■ PASSAGE FOR REVIEW:
------------------------------------

So why are those the days that often break our hearts, break our spirits?
You have your goal for race day, hopefully you are starting to think about A, B, C, and stars aligned goals, but what if you are not even getting CLOSE to the pace you hoped you would run? Or worse yet, not even getting close to the pace you have run before?
Surely I am stronger now than I was last time? So why can’t I hit the pace?!?
How am I possibly going to run this pace for 26.2 miles or 13.1 miles if I can’t even hold it for half that!?
Race day is closing in fast, but we start to panic? Is that goal too high? Should I set my sights lower…a lot lower? The idea of heartbreak due to our greediness and over estimation of our ability starts to nourish that seed of doubt.
My friends, no.
Every single runner, I don’t care who they are, what level they are, or what speed they are, has those exact doubts you are. Theirs may be a week or two earlier than yours, may last a week or two less than you, but they are there, I promise you.
They might put up a brave face on social media, as you scroll through other runners Instagram feeds, their Facebook accounts, it looks like they are just crushing their training, everything is just coming together perfectly for them.
It is demoralizing, it is defeating, and it breaks your heart.
You are working so hard, doing everything you can to succeed, but somehow things just keep going wrong for you, and right for everyone else.
But let me be frank here. Those Instagram accounts you see where everything is perfect, are lying.
They are having just as many bad workouts as you, they are struggling with doubt, body image, fear, frustration, just as much as you.
And in the VERY rare occasion that they are having that dream buildup where EVERYTHING is going even better than expected, in my experience, that is often where things come crashing down on race day, as you haven’t had that reality check, that question of, “how bad do you really want this?” asked.
I never had a perfect build up, something always went wrong, I always had doubts, fears, and wondered why I even put myself through this, but those moments, these bad workouts, days, weeks, are what make you who you are, they make you determined on the day, and you will be able to draw on these moments.
The times where my training has gone very very well, are usually the races I struggled the most.
So if you can’t hit your paces in workouts, if it is absolutely destroying your confidence as every time you run one it seems to make you feel less and less ready, you are running slower and slower, I can only give you one suggestion, my best suggestion for most confidence related running questions.
But you aren’t gonna like it.
Remove paces from the equation.
Run by effort, or what the Running for Real Community calls #NoWatchMe. Either run by minutes, UNMEASURED, or by distance, but with the pacing completely switched off, all you can see is distance on your Garmin.
Now, I am NOT saying do not wear the Garmin, do not register it. I was just as obsessive as anyone else about getting in my mileage, as after all, that is part of the confidence building process, being able to look back on a build up of training and seeing that you did the work.
I am just saying to remove pacing from the equation, take the “should” out of it, and just run what you can, what you are ready for on that day.
Effort doesn’t need to take weather conditions, or terrain, or what you are going through in the rest of your life into account. You just run your best, and its as simple as that.

------------------------------------

■ WHAT YOU ARE ASKED TO DO:
Please answer from the post on running by effort: what does the Running for Real Community call running by effort? You won't need the items for this.

------------------------------------

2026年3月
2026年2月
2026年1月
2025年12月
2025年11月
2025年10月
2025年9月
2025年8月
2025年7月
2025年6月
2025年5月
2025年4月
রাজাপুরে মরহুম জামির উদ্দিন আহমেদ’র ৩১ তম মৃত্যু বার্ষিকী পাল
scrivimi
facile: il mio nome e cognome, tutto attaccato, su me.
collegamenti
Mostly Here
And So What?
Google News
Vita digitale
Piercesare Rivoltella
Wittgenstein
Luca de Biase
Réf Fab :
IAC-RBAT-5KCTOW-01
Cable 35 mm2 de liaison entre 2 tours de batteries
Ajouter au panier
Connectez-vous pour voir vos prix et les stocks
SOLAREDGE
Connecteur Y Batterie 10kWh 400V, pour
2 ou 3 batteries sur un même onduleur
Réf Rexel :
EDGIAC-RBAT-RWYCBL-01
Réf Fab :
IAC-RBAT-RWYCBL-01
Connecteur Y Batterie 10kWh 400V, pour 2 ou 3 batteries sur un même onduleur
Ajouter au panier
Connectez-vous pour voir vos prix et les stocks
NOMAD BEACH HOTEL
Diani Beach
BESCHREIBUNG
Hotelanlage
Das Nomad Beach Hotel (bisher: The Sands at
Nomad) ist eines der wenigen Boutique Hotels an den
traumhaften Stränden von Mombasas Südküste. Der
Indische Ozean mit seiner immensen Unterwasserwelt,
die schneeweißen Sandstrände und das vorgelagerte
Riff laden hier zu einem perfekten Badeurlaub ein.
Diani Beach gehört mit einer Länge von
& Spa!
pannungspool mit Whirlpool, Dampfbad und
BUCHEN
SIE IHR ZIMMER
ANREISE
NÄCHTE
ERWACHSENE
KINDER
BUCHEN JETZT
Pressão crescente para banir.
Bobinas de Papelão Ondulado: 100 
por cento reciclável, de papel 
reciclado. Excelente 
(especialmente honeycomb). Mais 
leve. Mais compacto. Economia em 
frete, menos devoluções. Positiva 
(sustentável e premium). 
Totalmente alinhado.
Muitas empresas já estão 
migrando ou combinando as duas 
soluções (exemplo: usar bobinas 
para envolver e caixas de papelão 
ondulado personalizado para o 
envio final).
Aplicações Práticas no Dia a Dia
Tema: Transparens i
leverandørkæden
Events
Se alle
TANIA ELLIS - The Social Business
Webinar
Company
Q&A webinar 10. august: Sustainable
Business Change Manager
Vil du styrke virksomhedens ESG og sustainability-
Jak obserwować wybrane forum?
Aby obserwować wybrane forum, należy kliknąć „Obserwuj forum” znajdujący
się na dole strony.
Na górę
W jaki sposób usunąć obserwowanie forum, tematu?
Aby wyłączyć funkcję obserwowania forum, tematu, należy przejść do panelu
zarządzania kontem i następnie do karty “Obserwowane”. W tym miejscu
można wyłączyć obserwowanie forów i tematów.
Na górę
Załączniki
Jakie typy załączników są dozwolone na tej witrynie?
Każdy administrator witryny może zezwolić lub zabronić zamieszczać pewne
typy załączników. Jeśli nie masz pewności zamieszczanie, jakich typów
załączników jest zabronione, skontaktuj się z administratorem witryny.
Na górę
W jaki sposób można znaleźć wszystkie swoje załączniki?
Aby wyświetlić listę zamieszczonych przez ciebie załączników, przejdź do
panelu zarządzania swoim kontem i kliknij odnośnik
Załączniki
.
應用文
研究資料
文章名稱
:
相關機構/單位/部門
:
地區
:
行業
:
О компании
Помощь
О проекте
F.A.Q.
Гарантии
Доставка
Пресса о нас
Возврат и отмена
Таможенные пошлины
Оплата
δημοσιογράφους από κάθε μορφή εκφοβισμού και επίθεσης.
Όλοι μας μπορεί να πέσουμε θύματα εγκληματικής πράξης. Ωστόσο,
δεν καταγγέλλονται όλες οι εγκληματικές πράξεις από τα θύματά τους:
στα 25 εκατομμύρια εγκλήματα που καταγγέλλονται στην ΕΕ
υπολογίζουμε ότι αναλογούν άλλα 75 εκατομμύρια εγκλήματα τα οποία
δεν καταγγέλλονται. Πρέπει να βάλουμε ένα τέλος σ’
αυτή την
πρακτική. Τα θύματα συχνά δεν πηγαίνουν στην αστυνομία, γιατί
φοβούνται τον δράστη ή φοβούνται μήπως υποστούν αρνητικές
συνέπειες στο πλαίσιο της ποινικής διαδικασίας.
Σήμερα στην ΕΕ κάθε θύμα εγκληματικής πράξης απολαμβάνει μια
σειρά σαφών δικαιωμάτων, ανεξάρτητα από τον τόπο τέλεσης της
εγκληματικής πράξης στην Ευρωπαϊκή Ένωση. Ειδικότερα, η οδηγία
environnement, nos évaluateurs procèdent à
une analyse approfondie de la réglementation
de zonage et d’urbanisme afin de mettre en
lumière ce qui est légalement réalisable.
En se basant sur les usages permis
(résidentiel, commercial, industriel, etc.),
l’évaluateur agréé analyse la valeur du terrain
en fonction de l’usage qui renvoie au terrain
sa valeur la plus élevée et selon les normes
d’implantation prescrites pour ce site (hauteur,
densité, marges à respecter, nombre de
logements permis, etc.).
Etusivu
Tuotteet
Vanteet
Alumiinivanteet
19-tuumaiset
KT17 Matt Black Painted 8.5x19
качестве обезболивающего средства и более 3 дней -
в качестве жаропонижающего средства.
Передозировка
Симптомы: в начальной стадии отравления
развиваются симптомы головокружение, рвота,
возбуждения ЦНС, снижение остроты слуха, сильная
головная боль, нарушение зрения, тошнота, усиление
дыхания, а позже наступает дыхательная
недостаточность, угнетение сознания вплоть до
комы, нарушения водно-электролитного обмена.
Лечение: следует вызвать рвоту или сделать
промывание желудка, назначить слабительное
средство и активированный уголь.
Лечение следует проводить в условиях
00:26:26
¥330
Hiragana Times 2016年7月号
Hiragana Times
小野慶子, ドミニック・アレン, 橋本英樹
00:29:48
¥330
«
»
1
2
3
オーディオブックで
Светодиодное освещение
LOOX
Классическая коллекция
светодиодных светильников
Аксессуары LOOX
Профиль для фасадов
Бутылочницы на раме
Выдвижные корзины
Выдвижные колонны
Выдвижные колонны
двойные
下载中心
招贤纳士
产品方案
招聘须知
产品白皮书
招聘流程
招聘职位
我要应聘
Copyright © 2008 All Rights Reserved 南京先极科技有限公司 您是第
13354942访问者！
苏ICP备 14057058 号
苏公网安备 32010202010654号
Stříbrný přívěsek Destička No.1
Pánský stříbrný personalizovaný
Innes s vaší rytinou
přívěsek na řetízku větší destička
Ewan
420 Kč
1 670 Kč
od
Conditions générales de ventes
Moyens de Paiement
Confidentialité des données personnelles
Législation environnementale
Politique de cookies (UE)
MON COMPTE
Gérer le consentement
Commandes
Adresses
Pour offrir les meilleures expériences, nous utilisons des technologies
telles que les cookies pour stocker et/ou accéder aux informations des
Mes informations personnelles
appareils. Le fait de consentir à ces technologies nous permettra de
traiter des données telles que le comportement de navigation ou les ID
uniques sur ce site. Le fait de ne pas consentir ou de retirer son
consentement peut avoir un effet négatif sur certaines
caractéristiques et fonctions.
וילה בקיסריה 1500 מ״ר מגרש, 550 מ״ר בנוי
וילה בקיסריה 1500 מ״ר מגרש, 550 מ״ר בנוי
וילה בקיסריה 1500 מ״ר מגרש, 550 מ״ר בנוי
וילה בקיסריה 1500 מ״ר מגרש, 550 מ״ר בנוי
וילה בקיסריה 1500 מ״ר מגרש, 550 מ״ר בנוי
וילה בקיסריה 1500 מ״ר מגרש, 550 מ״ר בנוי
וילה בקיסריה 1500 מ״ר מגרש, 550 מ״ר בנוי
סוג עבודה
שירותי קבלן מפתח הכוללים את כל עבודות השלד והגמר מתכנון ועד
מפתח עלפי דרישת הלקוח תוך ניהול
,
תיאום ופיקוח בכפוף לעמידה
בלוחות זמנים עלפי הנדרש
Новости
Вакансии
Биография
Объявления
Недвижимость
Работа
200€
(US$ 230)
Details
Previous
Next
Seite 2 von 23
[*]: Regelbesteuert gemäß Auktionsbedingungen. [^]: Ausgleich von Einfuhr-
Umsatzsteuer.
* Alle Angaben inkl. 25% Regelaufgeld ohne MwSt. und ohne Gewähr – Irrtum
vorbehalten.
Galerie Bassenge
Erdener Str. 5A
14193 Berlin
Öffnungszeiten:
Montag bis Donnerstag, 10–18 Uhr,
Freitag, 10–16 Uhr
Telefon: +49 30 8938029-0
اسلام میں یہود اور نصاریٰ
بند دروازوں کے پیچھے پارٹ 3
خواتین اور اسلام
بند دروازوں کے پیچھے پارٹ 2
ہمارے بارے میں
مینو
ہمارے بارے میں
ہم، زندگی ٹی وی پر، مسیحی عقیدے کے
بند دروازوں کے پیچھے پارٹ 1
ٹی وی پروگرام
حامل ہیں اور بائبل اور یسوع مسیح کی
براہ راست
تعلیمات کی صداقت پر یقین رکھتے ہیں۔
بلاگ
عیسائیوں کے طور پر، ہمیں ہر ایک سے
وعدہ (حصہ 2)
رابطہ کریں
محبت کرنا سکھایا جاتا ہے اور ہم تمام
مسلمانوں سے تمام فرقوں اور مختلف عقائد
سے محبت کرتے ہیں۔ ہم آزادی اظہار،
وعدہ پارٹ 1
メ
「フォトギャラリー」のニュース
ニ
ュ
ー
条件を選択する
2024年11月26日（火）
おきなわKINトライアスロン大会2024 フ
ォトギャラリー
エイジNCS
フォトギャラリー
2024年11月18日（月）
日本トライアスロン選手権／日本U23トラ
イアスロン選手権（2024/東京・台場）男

------------------------------------

■ YOUR RESPONSE:
It calls it #NoWatchMe.